Another year passed as they went from one doctor to another. Each doctor had a different diagnosis—but the bottom line was that something was wrong with either or both of them. More tests, examinations and complicated procedures followed. They were becoming impatient.
They had been married five years when they seriously began the first round of assisted reproductive health treatments. The treatments begin with a simple injection in the arm, but gradually grew to be expensive, emotionally grueling and physically overwhelming. As the days progressed and nothing happened, enthusiasm waned.
Nkechi held in her heart the quiet confidence that she would do anything to have her own child. The months passed and she remained on her normal menstrual cycle, which only served as a reminder of her struggles. Every period that she had was more discouraging than the one before it.
Like so many couples, over the next three years they remained hopeful even if discouraged after each failed test. Desperately wanting to be parents, they tried the next round of fertility treatments but soon gave up because it turned their sex life into planned events and led to one surgery after another. Two years later, still nothing, but they were undaunted in their bid to become parents.
One day, everything changed for Nkechi. She was having her quiet time in church wondering if perhaps God didn’t plan for them to be parents, when her monologue was interrupted by a small child who was pushing on her knee and trying to squeeze in between her legs. Behind was the child’s mother who apologised and explained that the child loved to be chased down the aisle.
Nkechi listened as the woman, who introduced herself as Onyinye, explained that she was about to become a mother again. With a sudden pang of sadness, an unusual feeling she had come to know, she felt happiness for Onyinye, but it was mixed with hopelessness and envy because of how desperately she wanted to become a mother herself.
“How far along are you?” She asked. But Onyinye answered with a laugh that she was not pregnant. “My husband and I weren’t able to have children on our own. We have been working with a surrogate mother who chose us to adopt her baby boy. She is due next month and we just can’t wait for the baby to arrive.”

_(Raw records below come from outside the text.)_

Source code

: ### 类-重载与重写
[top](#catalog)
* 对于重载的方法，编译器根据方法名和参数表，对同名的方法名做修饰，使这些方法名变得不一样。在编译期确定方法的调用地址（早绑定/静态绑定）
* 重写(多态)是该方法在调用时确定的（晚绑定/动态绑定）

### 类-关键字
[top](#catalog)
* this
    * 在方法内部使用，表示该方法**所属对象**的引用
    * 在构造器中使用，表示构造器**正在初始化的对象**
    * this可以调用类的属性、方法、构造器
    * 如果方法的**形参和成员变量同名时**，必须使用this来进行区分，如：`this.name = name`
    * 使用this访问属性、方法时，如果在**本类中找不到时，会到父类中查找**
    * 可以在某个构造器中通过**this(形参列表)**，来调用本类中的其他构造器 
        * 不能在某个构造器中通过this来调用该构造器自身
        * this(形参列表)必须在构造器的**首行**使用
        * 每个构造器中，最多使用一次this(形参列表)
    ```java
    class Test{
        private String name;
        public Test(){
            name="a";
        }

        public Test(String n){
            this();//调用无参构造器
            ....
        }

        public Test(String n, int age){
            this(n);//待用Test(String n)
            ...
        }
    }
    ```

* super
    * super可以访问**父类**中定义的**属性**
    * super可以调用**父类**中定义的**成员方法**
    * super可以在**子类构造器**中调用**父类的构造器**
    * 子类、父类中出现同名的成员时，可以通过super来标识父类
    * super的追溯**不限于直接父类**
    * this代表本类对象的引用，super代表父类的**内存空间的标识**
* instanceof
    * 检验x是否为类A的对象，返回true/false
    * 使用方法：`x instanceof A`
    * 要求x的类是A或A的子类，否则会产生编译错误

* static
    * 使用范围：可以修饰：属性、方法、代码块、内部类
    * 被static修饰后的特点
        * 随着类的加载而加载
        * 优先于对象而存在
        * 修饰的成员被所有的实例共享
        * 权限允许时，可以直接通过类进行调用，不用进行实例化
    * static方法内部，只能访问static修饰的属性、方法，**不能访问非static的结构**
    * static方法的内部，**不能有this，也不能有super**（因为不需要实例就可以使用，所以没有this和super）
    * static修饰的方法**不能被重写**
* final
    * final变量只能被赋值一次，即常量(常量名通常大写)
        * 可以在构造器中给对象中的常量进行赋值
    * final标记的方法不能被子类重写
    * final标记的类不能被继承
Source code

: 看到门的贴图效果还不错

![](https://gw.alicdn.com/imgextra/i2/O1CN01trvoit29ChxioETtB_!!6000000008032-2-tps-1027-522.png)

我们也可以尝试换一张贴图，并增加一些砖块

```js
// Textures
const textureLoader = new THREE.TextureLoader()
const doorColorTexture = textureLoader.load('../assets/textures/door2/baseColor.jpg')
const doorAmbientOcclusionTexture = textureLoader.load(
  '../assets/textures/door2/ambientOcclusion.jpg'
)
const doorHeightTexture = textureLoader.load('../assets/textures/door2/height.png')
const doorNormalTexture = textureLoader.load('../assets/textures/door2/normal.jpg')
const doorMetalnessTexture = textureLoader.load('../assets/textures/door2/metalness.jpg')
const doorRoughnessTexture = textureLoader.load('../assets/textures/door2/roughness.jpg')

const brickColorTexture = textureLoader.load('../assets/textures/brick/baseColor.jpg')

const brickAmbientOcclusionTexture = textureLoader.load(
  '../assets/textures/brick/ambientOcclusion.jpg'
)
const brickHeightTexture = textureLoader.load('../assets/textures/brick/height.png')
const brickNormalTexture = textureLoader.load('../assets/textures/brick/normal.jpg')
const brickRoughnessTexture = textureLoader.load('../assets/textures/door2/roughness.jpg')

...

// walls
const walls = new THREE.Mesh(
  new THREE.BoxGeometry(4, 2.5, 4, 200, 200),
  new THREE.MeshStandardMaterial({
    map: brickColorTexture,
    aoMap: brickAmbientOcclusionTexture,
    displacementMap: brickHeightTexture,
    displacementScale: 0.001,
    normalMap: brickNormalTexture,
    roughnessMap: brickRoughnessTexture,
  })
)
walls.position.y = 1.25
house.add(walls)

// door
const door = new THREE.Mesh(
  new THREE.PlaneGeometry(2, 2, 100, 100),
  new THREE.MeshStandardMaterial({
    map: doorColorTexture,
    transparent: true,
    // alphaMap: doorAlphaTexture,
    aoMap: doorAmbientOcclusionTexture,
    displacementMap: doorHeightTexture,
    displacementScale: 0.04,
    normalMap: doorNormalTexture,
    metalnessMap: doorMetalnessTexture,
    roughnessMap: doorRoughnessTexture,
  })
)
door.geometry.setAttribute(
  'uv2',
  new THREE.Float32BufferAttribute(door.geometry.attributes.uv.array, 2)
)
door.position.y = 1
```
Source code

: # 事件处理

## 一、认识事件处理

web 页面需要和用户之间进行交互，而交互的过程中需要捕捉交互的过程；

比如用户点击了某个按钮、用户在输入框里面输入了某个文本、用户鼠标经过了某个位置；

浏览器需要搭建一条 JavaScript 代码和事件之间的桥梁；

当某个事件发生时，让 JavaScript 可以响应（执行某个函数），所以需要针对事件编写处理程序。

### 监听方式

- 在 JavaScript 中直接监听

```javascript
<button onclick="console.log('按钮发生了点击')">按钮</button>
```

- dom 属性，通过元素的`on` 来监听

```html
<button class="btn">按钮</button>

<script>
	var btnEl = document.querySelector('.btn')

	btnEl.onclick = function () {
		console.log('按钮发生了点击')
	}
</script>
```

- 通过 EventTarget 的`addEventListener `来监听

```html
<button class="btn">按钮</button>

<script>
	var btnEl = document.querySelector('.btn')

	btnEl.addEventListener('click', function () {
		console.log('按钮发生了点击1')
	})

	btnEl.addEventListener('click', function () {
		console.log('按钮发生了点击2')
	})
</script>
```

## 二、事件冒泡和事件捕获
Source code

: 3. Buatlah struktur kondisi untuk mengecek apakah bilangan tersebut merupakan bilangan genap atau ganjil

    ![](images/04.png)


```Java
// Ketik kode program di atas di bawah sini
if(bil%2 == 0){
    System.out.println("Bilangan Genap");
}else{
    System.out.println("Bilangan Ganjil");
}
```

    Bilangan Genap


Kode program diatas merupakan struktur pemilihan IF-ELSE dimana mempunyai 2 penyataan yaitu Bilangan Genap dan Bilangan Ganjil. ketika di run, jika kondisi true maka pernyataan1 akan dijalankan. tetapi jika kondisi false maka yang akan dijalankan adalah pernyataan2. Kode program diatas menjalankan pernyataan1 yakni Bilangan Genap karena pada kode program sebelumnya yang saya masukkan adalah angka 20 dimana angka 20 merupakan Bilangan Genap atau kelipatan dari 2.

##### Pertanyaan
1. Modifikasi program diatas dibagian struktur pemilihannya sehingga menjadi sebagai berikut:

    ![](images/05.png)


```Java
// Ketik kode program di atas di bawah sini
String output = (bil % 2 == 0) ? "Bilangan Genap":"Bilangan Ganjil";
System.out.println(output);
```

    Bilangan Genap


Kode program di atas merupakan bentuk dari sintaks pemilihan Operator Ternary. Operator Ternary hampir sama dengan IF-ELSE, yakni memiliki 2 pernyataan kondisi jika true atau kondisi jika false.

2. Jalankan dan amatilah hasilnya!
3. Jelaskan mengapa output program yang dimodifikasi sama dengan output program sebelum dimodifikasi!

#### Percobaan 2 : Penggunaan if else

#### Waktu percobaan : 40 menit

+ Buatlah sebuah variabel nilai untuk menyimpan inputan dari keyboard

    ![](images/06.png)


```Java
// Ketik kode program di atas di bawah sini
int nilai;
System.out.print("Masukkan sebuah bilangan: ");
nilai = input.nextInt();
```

Nkechi was stunned. Adoption? She had never thought about adoption! Over the next hour, she had an inspiring conversation with the other woman about adoption, who shared how she and her husband adopted the first child and had planned to adopt another. She explained how she wished they had learned about adoption far sooner than they did.
Nkechi couldn’t wait to get home and share the wonderful news with her husband. On that day and at that moment, her heart raced with optimism—a feeling she had lost long ago. As she got home, she rushed through the front door and embraced Emeka with the biggest bear hug she could muster.
Emeka was surprised; bear hugs after church were not the normal way his wife greeted him. He could feel her heavy breathing, and when he turned around and looked into her eyes, noticed something was entirely different about her.
He noticed she had the same look in her eyes, the same hope he saw years ago, when he proposed marriage and she accepted. He asked what was going on, and Nkechi’s hopeful words filled the room.
Emeka’s excitement instantaneously equaled hers, and the couple immediately began calling as many adoption agencies that they could find. But they had to wait a while before really beginning their journey to becoming parents.
Today, Emeka and Nkechi are proud parents of an adopted child. The happy couple openly shares the adoption story and it’s clear to everyone that the child is the centrepiece of their lives. Knowing how much it took for them to become parents and their difficult journey makes being parents all the more appreciated.
They have accepted that their problems with infertility were a blessing in disguise and that perhaps without those struggles, they probably wouldn’t have the child that they have grown to love more than they could ever imagine.